**Work to complete:** Which of the lines in the data below contain the string "number"? Copy each of them.

**Supplied data:**
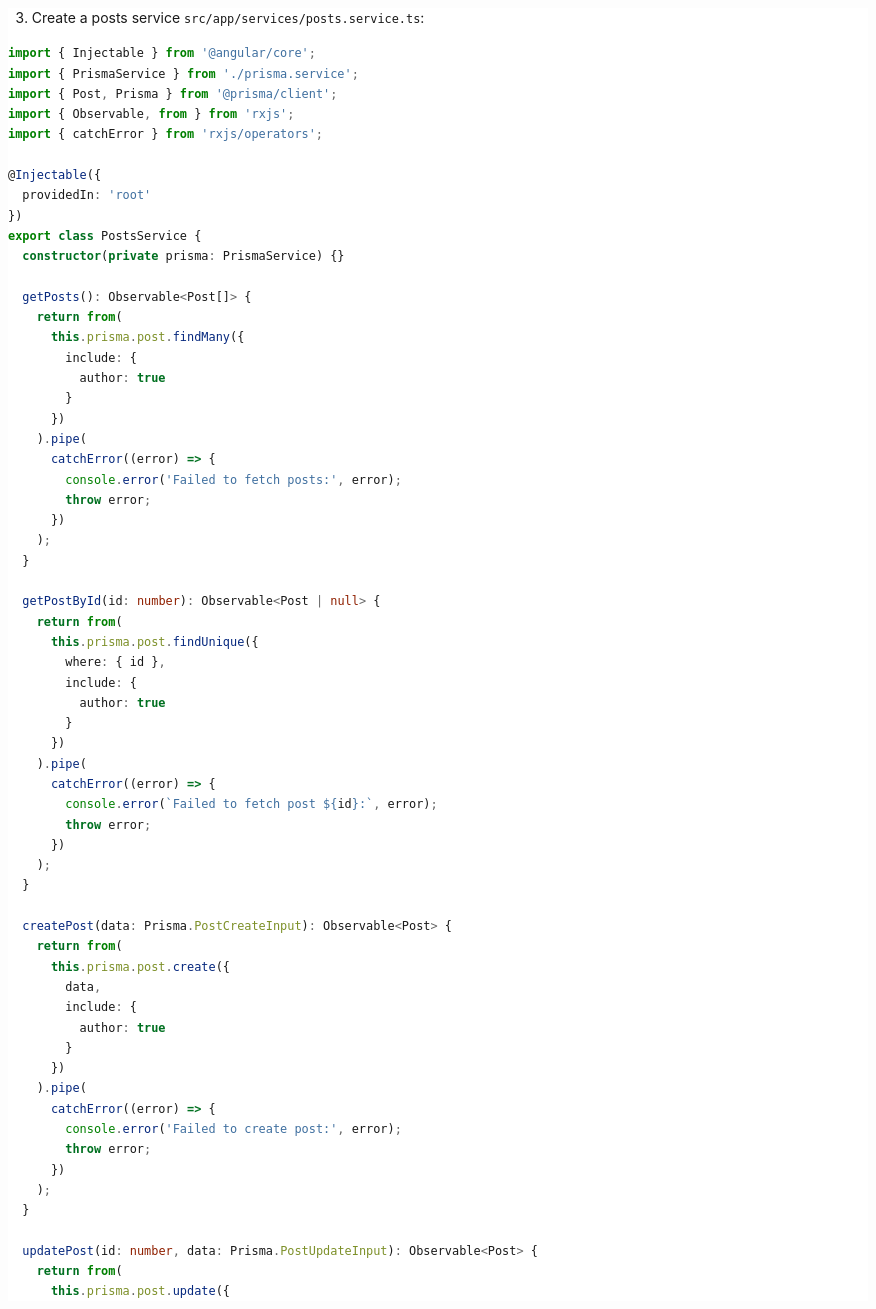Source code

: 3. Create a posts service `src/app/services/posts.service.ts`:
```typescript
import { Injectable } from '@angular/core';
import { PrismaService } from './prisma.service';
import { Post, Prisma } from '@prisma/client';
import { Observable, from } from 'rxjs';
import { catchError } from 'rxjs/operators';

@Injectable({
  providedIn: 'root'
})
export class PostsService {
  constructor(private prisma: PrismaService) {}

  getPosts(): Observable<Post[]> {
    return from(
      this.prisma.post.findMany({
        include: {
          author: true
        }
      })
    ).pipe(
      catchError((error) => {
        console.error('Failed to fetch posts:', error);
        throw error;
      })
    );
  }

  getPostById(id: number): Observable<Post | null> {
    return from(
      this.prisma.post.findUnique({
        where: { id },
        include: {
          author: true
        }
      })
    ).pipe(
      catchError((error) => {
        console.error(`Failed to fetch post ${id}:`, error);
        throw error;
      })
    );
  }

  createPost(data: Prisma.PostCreateInput): Observable<Post> {
    return from(
      this.prisma.post.create({
        data,
        include: {
          author: true
        }
      })
    ).pipe(
      catchError((error) => {
        console.error('Failed to create post:', error);
        throw error;
      })
    );
  }

  updatePost(id: number, data: Prisma.PostUpdateInput): Observable<Post> {
    return from(
      this.prisma.post.update({
```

**Answer below:**
  getPostById(id: number): Observable<Post | null> {
  updatePost(id: number, data: Prisma.PostUpdateInput): Observable<Post> {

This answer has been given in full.